Directions:
Count the lines of the material below that contain the string "BoundingType", and give only the number.
— Start of Records for the task —
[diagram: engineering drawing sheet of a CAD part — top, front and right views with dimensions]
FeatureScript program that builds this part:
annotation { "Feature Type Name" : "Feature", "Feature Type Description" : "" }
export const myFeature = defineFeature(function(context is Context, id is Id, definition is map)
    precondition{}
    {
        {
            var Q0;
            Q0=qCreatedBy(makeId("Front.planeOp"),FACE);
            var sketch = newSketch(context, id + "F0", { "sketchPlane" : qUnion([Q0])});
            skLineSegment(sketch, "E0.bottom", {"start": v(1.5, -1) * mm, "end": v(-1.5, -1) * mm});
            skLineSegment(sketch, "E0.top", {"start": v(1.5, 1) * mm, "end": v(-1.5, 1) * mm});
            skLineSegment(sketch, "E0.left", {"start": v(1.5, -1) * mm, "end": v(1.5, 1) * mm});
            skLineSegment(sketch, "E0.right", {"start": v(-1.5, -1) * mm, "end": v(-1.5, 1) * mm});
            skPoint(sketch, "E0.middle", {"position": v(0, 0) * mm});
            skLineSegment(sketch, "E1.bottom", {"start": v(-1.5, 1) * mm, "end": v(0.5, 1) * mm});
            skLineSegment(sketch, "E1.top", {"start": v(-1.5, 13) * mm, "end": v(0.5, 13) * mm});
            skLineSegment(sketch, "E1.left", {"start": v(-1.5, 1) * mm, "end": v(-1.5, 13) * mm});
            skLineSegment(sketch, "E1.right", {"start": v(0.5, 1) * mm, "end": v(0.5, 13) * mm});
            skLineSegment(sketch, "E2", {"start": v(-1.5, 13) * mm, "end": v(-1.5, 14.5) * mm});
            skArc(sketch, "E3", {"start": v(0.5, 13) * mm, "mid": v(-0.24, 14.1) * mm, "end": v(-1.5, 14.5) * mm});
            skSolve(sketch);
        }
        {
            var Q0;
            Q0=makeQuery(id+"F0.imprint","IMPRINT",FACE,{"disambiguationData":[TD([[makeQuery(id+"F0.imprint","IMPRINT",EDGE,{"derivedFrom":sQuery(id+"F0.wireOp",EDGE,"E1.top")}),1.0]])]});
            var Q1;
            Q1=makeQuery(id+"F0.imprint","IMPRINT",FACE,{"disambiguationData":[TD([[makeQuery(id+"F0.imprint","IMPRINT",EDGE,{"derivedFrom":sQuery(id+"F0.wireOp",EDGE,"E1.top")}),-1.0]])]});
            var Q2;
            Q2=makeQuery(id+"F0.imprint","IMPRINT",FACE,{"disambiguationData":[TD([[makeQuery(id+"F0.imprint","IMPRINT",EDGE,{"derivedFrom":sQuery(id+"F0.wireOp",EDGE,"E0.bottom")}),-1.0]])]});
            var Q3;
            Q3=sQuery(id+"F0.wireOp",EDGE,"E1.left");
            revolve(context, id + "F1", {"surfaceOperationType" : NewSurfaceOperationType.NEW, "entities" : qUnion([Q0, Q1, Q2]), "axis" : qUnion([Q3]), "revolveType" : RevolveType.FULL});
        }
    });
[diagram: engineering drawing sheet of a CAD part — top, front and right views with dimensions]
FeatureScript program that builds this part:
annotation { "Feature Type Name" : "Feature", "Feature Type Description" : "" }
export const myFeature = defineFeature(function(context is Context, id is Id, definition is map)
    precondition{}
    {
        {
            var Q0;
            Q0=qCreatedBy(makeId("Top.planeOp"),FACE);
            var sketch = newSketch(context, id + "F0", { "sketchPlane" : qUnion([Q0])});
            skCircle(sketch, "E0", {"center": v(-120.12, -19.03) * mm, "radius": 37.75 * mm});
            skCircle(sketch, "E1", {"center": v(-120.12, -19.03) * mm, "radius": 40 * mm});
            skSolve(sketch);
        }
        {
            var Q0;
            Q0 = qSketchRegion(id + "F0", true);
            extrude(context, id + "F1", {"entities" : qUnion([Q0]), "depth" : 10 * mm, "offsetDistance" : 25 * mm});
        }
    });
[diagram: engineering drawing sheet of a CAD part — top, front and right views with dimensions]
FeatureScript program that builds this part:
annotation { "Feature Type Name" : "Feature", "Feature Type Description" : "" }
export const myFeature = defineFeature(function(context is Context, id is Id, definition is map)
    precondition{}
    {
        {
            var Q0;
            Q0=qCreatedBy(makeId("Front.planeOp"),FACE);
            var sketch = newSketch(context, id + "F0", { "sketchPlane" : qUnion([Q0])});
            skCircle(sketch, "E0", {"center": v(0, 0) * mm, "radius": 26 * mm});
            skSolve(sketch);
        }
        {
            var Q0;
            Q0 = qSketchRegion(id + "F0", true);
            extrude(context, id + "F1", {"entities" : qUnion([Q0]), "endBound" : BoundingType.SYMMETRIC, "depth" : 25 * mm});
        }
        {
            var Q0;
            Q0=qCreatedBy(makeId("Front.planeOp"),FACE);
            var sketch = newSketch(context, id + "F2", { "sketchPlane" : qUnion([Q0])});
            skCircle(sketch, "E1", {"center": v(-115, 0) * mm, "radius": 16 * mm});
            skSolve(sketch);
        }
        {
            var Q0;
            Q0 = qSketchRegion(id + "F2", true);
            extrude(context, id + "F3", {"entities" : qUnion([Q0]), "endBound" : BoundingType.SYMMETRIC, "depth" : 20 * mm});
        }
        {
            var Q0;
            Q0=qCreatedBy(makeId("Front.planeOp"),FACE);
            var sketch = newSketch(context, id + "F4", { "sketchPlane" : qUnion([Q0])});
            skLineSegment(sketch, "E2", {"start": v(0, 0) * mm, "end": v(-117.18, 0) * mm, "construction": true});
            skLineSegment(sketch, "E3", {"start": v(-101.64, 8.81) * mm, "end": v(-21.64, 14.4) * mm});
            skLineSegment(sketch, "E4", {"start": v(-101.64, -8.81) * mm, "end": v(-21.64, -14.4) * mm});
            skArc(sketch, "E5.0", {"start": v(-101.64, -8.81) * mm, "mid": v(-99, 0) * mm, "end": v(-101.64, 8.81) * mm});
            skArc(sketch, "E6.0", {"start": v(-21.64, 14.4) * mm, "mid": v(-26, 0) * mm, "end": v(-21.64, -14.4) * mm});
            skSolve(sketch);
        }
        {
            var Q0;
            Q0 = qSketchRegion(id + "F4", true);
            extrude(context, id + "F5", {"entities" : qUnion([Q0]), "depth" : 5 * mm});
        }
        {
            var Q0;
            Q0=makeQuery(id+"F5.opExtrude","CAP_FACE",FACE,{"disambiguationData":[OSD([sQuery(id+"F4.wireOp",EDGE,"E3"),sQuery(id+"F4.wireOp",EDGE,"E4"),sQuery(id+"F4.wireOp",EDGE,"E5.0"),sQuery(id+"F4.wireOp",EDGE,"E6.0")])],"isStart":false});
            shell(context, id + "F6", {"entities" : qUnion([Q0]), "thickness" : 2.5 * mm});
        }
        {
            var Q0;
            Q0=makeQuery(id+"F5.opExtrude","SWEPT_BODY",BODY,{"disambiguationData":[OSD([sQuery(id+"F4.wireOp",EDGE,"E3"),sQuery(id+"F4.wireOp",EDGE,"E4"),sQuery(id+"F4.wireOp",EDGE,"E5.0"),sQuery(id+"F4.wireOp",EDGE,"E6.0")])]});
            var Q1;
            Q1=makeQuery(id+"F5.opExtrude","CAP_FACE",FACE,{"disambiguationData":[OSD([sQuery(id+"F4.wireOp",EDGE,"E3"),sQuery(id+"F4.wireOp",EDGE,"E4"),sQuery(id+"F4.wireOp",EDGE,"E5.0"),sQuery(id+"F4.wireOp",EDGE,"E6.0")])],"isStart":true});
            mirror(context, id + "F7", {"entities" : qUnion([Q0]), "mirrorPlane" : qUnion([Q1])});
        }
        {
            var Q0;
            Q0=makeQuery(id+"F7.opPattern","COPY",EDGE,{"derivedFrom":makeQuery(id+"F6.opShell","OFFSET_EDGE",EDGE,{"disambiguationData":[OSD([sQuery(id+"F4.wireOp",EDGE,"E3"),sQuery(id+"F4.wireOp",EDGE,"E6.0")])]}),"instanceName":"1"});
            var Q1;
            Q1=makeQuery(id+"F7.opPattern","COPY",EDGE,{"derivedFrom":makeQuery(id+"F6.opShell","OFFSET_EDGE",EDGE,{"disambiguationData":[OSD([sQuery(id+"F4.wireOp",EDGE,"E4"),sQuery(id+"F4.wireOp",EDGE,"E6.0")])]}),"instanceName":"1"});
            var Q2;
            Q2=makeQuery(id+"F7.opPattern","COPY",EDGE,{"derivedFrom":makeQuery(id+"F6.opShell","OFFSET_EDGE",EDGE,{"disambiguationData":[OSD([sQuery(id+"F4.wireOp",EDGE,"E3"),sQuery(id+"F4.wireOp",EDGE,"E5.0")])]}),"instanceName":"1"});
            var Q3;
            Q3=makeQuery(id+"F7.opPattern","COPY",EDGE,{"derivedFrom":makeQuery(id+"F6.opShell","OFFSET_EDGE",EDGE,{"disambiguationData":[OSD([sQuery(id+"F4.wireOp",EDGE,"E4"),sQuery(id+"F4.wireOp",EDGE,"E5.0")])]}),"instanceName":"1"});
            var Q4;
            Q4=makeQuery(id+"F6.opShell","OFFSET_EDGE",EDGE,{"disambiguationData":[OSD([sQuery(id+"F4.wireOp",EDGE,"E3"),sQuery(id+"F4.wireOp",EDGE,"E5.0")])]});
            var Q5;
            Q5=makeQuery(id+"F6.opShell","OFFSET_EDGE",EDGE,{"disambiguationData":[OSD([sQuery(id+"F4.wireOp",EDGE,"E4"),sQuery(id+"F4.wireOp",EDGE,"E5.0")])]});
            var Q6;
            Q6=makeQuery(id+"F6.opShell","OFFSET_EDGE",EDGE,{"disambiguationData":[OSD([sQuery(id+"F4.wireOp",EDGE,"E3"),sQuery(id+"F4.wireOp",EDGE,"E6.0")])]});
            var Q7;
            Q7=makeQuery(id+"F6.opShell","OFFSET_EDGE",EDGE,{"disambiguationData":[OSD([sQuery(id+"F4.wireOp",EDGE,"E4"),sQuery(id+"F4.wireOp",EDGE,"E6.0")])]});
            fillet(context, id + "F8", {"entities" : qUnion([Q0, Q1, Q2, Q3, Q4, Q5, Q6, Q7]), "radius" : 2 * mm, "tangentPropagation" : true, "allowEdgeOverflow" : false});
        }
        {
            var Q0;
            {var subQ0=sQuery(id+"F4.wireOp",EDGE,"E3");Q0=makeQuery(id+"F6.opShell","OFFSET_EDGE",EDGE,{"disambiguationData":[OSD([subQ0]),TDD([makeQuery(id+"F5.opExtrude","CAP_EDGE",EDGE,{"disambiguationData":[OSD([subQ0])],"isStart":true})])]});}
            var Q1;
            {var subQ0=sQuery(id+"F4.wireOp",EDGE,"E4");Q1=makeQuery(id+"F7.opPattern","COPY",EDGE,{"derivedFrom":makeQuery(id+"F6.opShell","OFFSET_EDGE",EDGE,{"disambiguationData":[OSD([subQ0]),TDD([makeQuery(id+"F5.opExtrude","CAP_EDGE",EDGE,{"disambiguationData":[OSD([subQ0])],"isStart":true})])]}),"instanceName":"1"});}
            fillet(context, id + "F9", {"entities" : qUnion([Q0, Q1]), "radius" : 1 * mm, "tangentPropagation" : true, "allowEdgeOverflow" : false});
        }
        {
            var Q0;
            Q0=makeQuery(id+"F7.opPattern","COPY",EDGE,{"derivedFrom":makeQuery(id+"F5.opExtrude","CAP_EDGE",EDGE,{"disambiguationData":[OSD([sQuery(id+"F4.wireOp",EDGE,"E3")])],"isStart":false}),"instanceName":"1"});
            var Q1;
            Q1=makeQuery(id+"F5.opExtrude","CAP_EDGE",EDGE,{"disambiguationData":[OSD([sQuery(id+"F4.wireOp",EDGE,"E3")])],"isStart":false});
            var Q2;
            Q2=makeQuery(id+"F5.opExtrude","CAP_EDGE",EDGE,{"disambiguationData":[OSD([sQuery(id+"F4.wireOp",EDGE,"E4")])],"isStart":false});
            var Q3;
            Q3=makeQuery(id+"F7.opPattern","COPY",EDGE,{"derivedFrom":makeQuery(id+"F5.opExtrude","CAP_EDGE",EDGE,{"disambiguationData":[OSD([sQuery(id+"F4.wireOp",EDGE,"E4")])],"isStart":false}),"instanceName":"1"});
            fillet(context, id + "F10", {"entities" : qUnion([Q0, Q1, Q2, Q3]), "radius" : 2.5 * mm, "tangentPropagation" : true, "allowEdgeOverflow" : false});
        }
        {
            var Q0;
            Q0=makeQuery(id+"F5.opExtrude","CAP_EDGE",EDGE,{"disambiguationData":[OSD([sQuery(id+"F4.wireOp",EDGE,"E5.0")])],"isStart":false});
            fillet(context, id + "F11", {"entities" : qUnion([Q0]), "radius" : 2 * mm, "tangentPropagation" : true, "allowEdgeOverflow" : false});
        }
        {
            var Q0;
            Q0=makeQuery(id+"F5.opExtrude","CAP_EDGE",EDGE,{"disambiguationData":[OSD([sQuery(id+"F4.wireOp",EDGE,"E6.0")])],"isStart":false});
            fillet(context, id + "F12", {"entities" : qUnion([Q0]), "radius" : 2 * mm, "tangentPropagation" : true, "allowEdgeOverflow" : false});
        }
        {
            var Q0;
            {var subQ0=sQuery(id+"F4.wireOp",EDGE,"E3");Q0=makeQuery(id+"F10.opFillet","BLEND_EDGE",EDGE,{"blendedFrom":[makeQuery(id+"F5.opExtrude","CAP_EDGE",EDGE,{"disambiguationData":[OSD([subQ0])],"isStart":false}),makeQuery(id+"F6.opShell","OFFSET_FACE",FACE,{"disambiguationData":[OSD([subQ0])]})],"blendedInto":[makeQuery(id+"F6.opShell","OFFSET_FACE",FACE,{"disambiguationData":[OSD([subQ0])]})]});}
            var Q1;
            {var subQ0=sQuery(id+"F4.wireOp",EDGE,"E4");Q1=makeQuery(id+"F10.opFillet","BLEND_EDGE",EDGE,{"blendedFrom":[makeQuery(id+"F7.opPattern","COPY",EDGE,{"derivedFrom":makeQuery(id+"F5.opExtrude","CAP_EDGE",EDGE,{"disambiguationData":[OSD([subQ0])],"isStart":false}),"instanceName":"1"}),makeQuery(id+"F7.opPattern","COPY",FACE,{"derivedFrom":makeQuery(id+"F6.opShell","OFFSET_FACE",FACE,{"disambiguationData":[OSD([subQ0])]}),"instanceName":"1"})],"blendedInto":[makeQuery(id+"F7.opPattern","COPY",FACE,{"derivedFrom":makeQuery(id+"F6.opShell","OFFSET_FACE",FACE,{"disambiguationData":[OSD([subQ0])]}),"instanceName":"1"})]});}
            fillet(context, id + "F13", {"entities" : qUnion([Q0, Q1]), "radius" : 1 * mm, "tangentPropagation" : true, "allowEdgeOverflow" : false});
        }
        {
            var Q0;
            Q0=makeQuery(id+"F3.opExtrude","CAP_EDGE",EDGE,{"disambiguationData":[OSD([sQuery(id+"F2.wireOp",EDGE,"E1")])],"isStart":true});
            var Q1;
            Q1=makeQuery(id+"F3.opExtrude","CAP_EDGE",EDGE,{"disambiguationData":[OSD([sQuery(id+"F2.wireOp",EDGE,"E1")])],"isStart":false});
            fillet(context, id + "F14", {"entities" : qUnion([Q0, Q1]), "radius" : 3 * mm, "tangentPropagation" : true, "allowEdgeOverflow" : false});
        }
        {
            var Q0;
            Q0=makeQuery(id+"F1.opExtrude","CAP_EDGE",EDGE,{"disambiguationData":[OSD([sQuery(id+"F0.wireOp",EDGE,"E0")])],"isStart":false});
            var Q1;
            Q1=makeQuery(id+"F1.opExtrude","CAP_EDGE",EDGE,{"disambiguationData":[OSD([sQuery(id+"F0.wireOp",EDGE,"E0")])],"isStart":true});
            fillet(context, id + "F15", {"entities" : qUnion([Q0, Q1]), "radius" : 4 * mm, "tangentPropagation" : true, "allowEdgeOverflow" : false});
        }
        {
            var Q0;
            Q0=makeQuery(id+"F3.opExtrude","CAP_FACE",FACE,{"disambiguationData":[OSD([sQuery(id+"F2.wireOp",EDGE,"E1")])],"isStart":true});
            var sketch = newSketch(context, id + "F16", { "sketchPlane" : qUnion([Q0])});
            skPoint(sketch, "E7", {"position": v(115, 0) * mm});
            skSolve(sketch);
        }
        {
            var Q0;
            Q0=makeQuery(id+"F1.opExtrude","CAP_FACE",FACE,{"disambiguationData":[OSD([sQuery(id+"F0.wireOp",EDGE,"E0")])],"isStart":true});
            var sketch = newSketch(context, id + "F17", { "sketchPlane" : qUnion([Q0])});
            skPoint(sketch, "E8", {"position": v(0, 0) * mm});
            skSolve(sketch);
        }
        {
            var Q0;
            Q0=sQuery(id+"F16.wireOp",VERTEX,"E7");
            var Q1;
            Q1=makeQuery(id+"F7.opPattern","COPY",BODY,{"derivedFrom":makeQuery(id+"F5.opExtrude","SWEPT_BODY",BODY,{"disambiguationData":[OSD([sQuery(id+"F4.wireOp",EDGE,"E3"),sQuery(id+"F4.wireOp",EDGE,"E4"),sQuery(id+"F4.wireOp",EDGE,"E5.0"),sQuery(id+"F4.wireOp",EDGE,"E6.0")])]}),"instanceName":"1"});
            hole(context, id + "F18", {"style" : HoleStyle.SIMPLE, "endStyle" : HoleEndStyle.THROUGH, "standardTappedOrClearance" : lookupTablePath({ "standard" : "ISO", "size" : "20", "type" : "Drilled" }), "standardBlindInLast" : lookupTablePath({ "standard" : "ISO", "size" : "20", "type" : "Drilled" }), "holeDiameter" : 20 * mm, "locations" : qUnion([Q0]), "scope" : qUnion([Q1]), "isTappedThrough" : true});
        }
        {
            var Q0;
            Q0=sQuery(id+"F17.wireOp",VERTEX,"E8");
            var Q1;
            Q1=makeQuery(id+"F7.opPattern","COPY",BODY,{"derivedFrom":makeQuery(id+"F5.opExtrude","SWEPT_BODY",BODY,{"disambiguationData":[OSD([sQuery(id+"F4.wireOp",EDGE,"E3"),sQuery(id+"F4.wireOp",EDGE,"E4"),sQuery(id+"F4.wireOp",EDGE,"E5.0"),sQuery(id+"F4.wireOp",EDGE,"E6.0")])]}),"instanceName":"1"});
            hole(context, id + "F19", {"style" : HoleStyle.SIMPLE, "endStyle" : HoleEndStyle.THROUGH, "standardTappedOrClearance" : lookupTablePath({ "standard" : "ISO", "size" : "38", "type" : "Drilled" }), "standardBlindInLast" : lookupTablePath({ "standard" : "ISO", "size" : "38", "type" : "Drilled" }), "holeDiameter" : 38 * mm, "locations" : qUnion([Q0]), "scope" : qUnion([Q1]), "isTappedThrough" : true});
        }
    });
— End of Records for the task —
Solution to the problem:
2